Below is the letter that I enclosed in this year’s Christmas cards.  今年のクリスマスカードに同封した以下の手紙の和文はここでご覧いただけます。

With the holiday season fast approaching, I hope this letter finds you well.

If I were to pick one phrase to describe the past year, it would be “The Year of Changes.”

On the professional front, I left Shearman & Sterling in May after seven and a half years at the firm in order to join Amazon in Japan.  The jump from being an experienced lawyer at a mega law firm to a first-time in-house lawyer at an IT company has brought major changes to my life, the most obvious manifestation of which is an improved work-life balance.  On the personal front, I lost a family member when my grandmother died at the age of 92 in October, but I will soon have two family members living much closer to me as my mother and sister decided to move back to Japan after all the years living in the U.S.

As I look back on the eventful past year, I’m reminded of the old saying, “All good things must come to an end.”

I do not handle such “ends” well.  My personality is such that I easily find satisfaction and happiness in the present and have a strong desire to retain the status quo.  It’s not an understatement to say that I feel a great sense of fear towards change.

Having gone through a lot of changes in 2016, some voluntary and others not, the one way in which I feel I’ve personally grown is how I’ve come to realize that changes are often an indispensable element of a meaningful life.

I’ve felt this in particular through a change in my career.  I had heard Amazon described as a start-up that never grew up, and it’s a truly apt description.  In my new workplace, I’m constantly pushed to exhibit skills that I’d never before had to show while supporting blockbuster growth in a business and an industry that remain mostly foreign to me.  At Amazon, I’m always stimulated and my worldview is constantly expanding.

Leaving Shearman was a difficult choice because of the comfort I’d developed with the colleagues there, but a little more than half a year since the move, I’m glad I was able to make the big decision.

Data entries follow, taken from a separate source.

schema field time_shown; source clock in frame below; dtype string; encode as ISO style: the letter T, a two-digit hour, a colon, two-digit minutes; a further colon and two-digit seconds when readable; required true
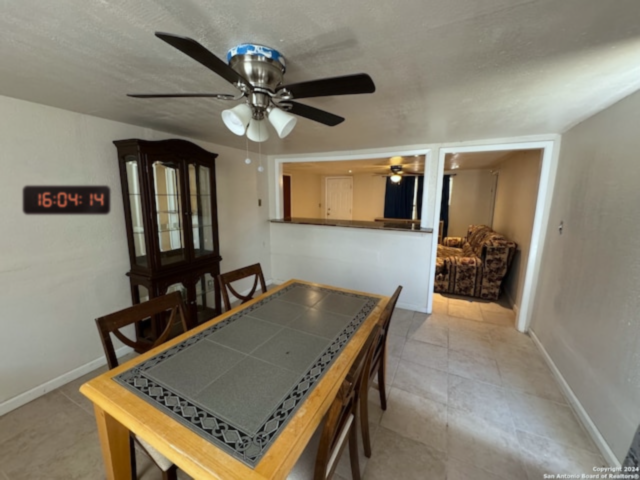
T16:04:14
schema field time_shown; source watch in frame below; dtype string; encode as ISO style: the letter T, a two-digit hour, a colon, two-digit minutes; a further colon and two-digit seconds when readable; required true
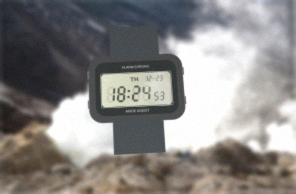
T18:24:53
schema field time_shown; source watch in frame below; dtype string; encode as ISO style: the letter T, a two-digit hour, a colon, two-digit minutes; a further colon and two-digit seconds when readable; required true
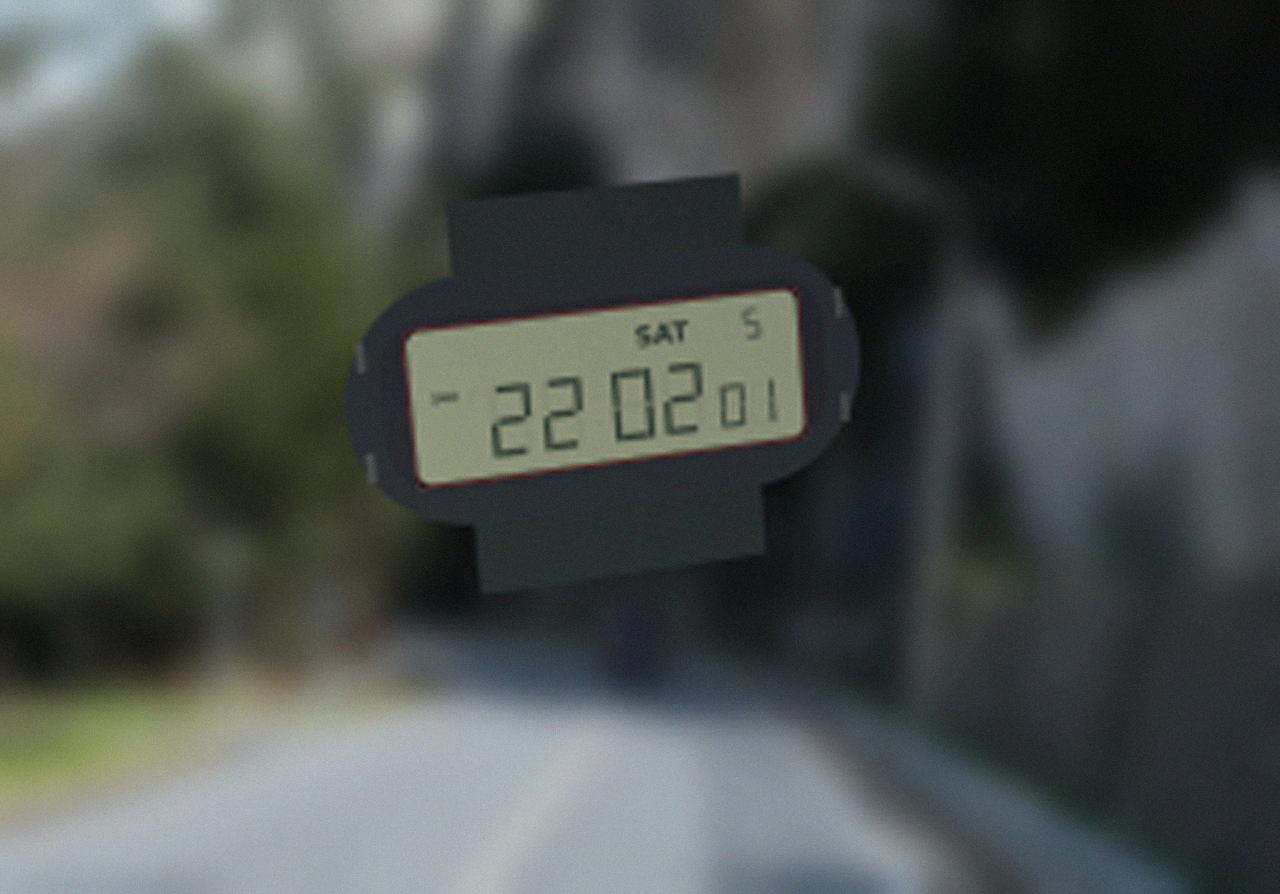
T22:02:01
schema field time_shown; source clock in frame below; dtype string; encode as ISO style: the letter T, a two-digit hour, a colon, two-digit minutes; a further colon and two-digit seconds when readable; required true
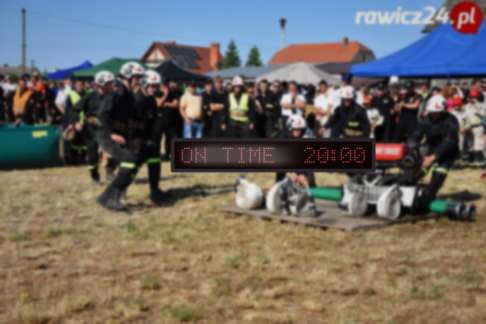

My greatest discovery this year has been in learning that getting out of the comfort zone and jumping into the unknown could be a scary but deeply rewarding experience.

Because this past year was such an upheaval, I’m hoping that the upcoming year would be a little calmer.  Yet there is a strong part of me that is desiring to have equally stimulating moments next year, a feeling that is no doubt influenced by the experiences of the past year.  Now that I have more time to pursue interests outside of work, I’m thinking, perhaps, that I can finally seek stimulation in the world of politics (albeit not as a politician).

Despite all that had happened in 2016, the one thing that didn’t change was my ability in Japanese chess. The improvement in this area is the one change I’d been seeking for over two years, so I’m hoping that if there is only one notable change in 2017, it’s that I’ve gone up a skill level or two in Japanese chess.

Merry Christmas, and may your 2017 be a stimulating one.